Task description :: The full listing, exactly as written and with no images, is the expected output.

-- Supplied records follows --

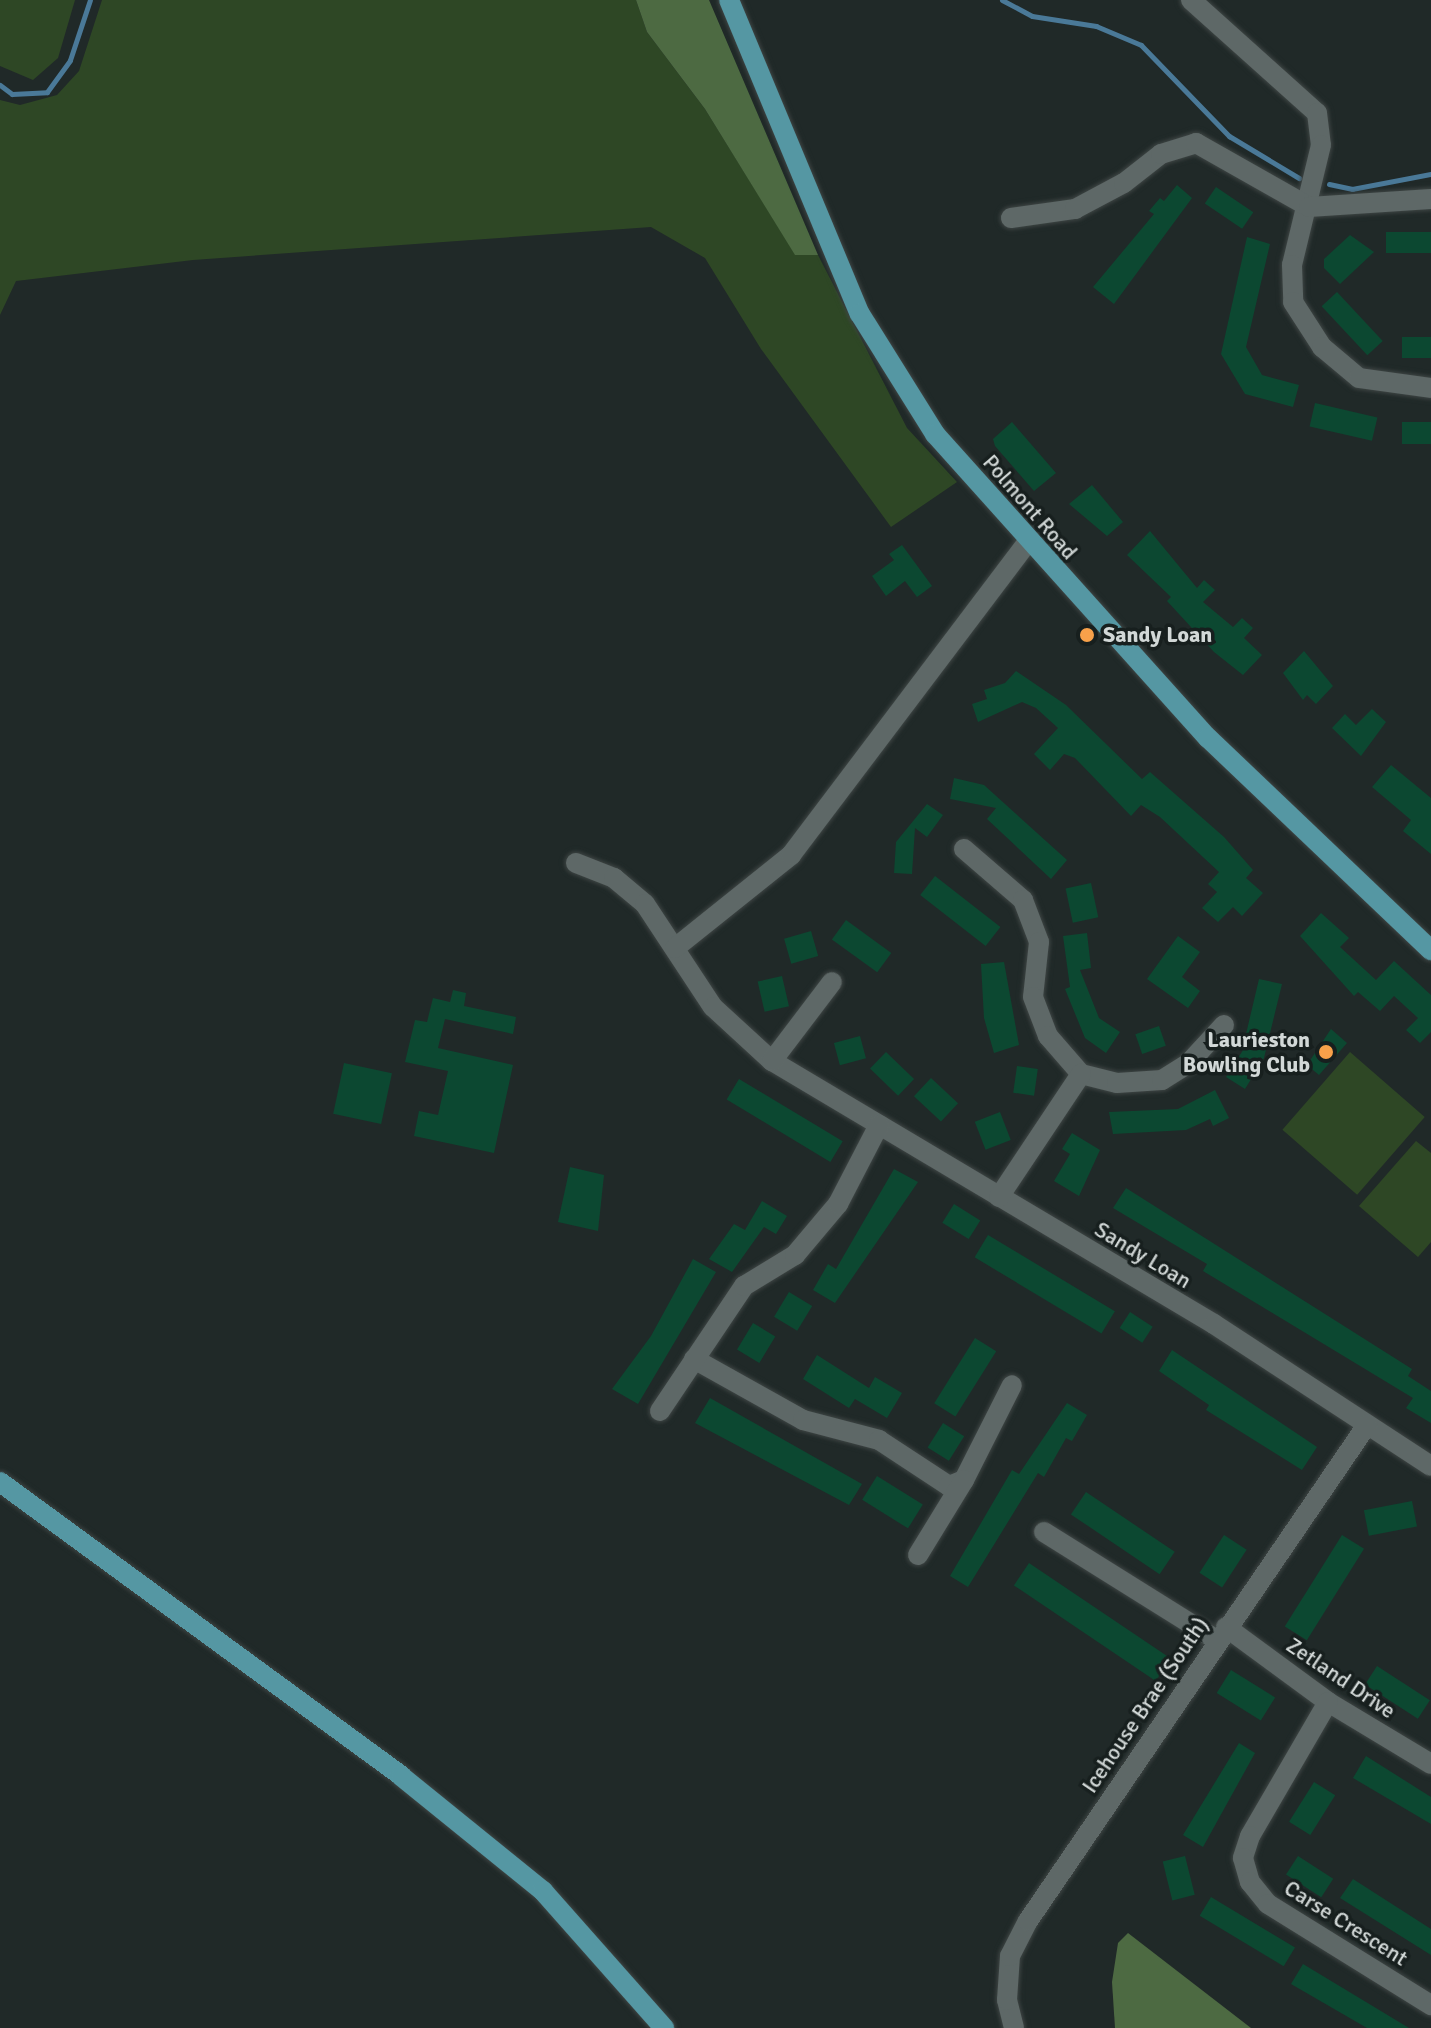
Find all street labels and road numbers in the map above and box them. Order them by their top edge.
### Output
street label: Polmont Road [977,449,1083,565]
street label: Sandy Loan [1090,1216,1196,1294]
street label: Icehouse Brae (South) [1076,1612,1214,1798]
street label: Zetland Drive [1281,1632,1401,1724]
street label: Carse Crescent [1279,1875,1413,1971]

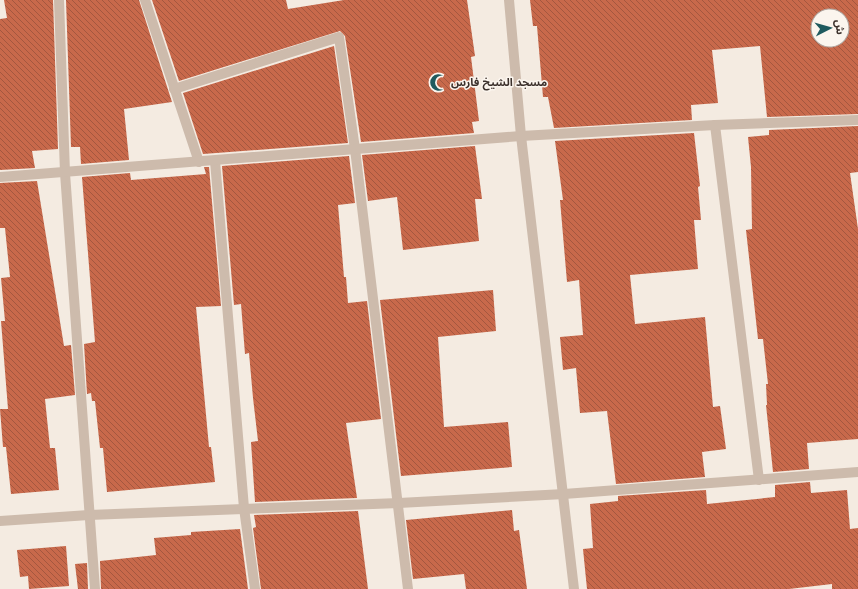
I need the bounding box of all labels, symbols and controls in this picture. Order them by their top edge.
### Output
north arrow [810,8,850,48]
text: ش [831,19,849,35]
mosque icon: مسجد الشيخ فارس [428,72,448,92]
place label: مسجد الشيخ فارس [451,74,547,91]

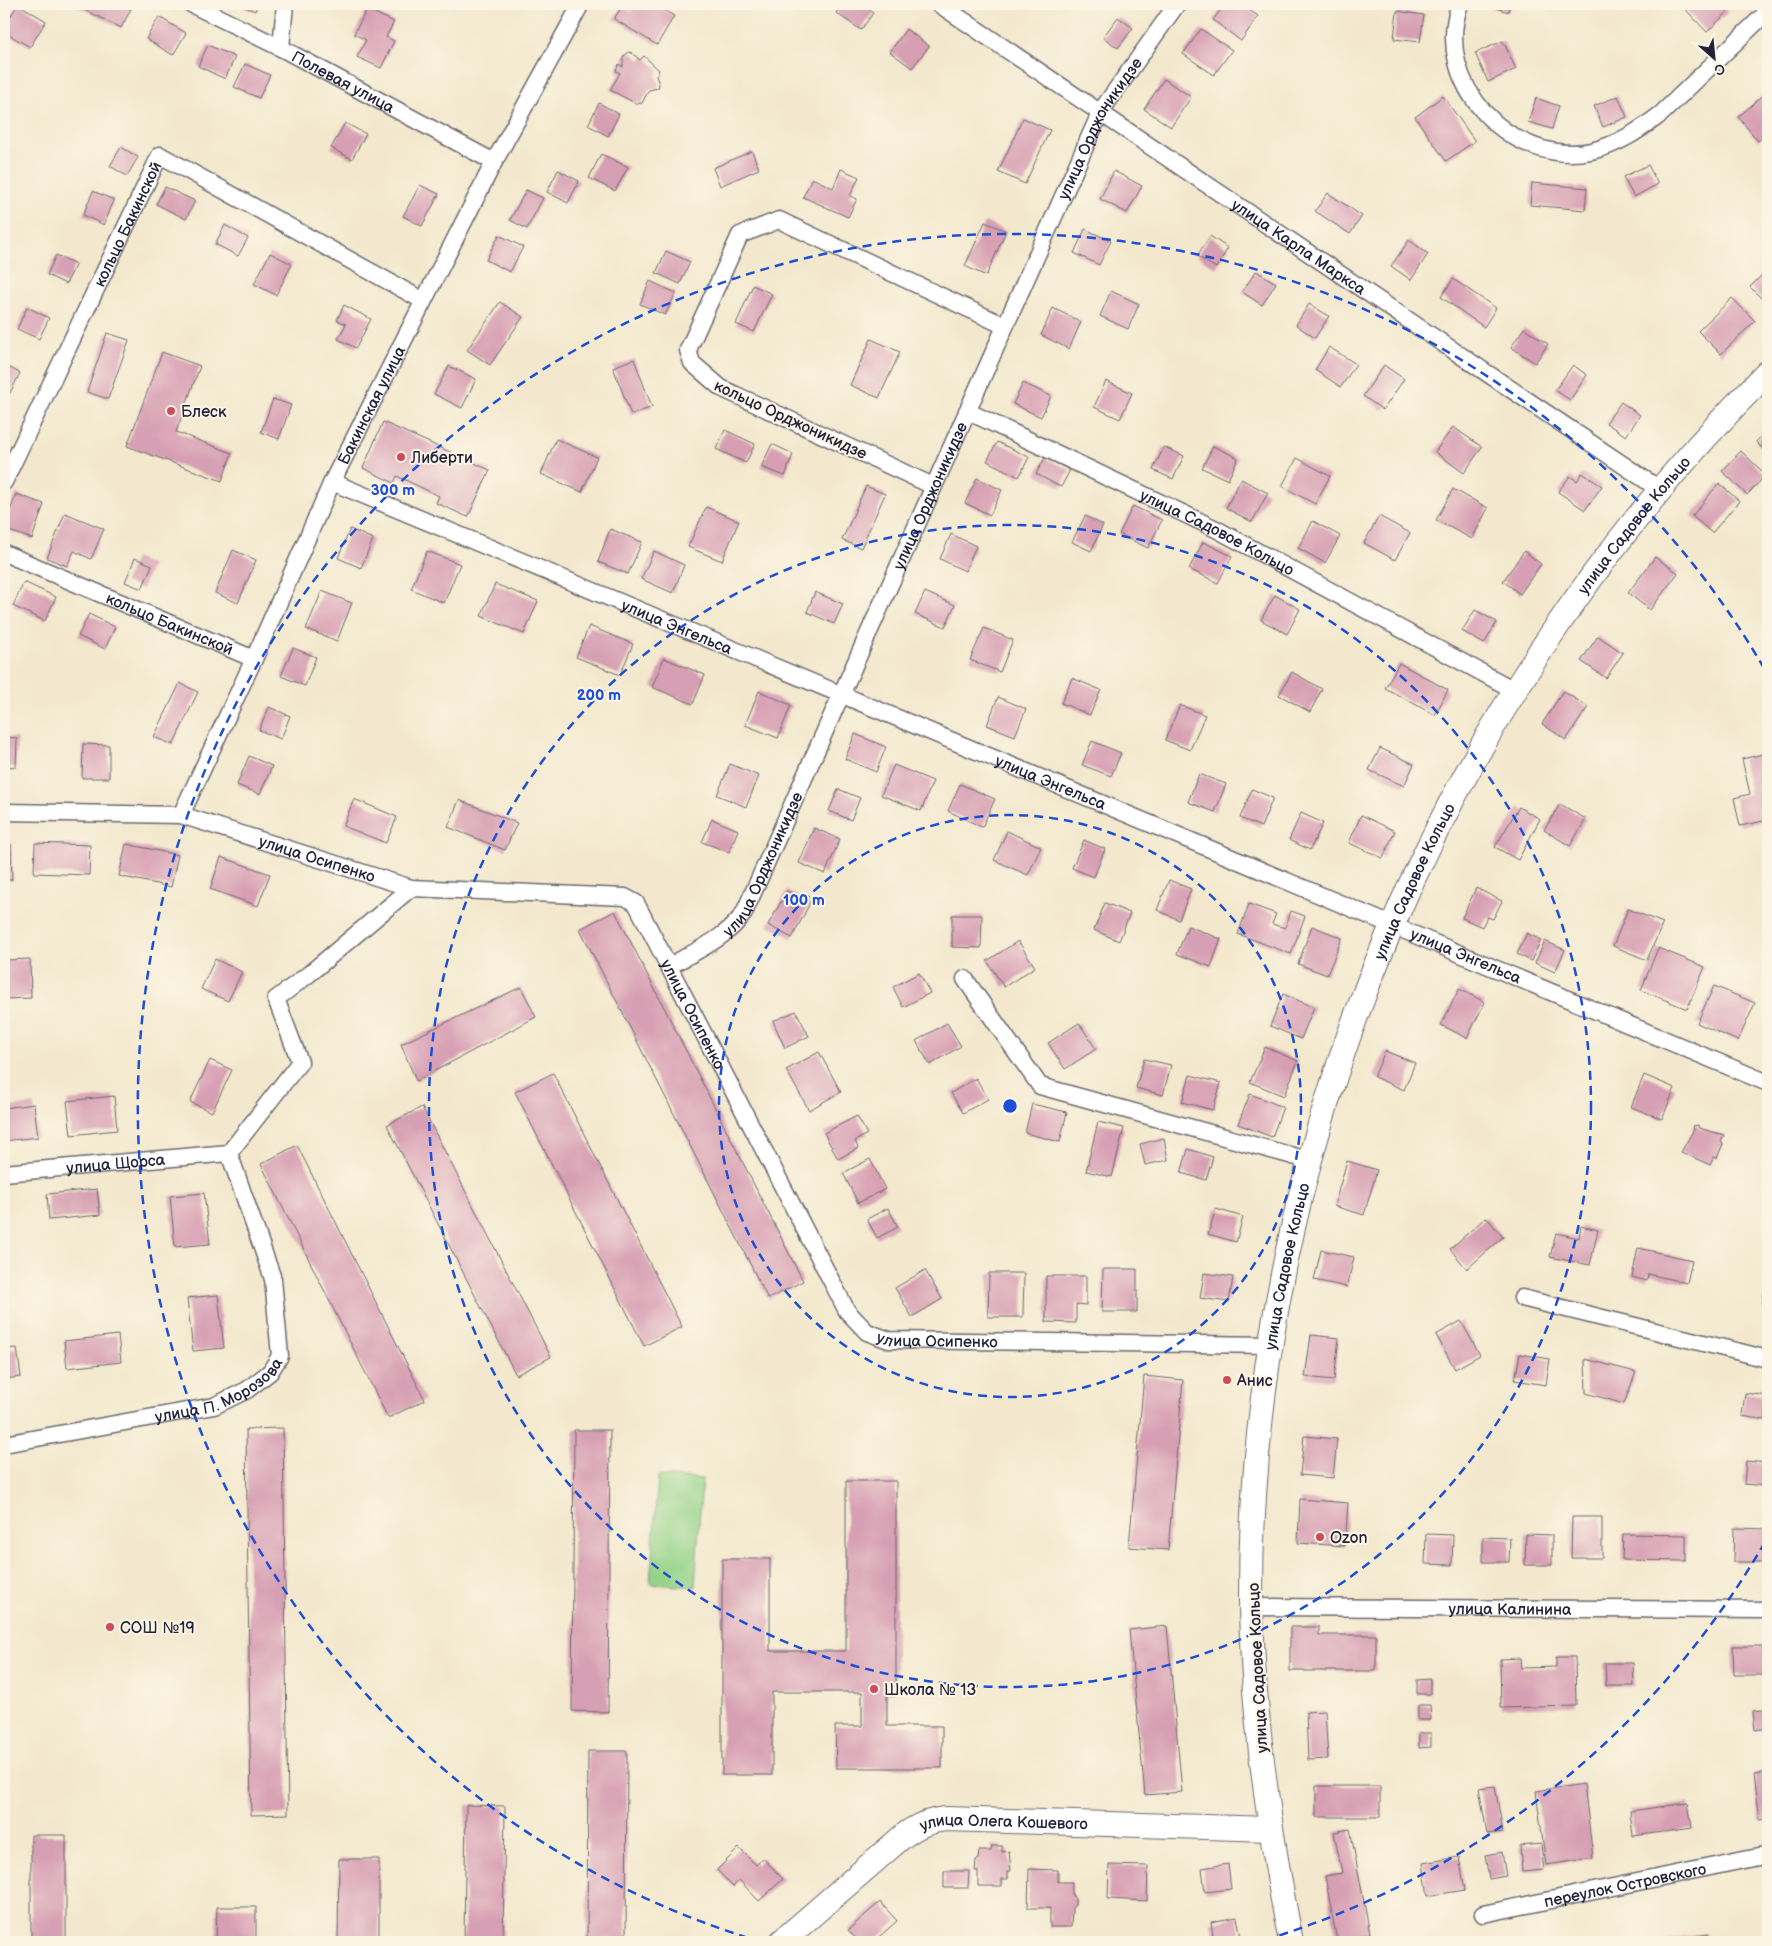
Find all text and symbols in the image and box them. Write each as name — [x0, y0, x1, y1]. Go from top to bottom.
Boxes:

-- Supplied records concluded --

Finished exercise ::
Find all street labels and road numbers in the map above and box them. Order them by their top edge.
### Output
street label: Polmont Road [977,449,1083,565]
street label: Sandy Loan [1090,1216,1196,1294]
street label: Icehouse Brae (South) [1076,1612,1214,1798]
street label: Zetland Drive [1281,1632,1401,1724]
street label: Carse Crescent [1279,1875,1413,1971]

I need the bounding box of all labels, symbols and controls in this picture. Order them by their top edge.
### Output
north arrow [810,8,850,48]
text: ش [831,19,849,35]
mosque icon: مسجد الشيخ فارس [428,72,448,92]
place label: مسجد الشيخ فارس [451,74,547,91]

Find all text and symbols in the image and box them. Write each as name — [x0, y0, x1, y1]. Go from top to bottom.
Boxes:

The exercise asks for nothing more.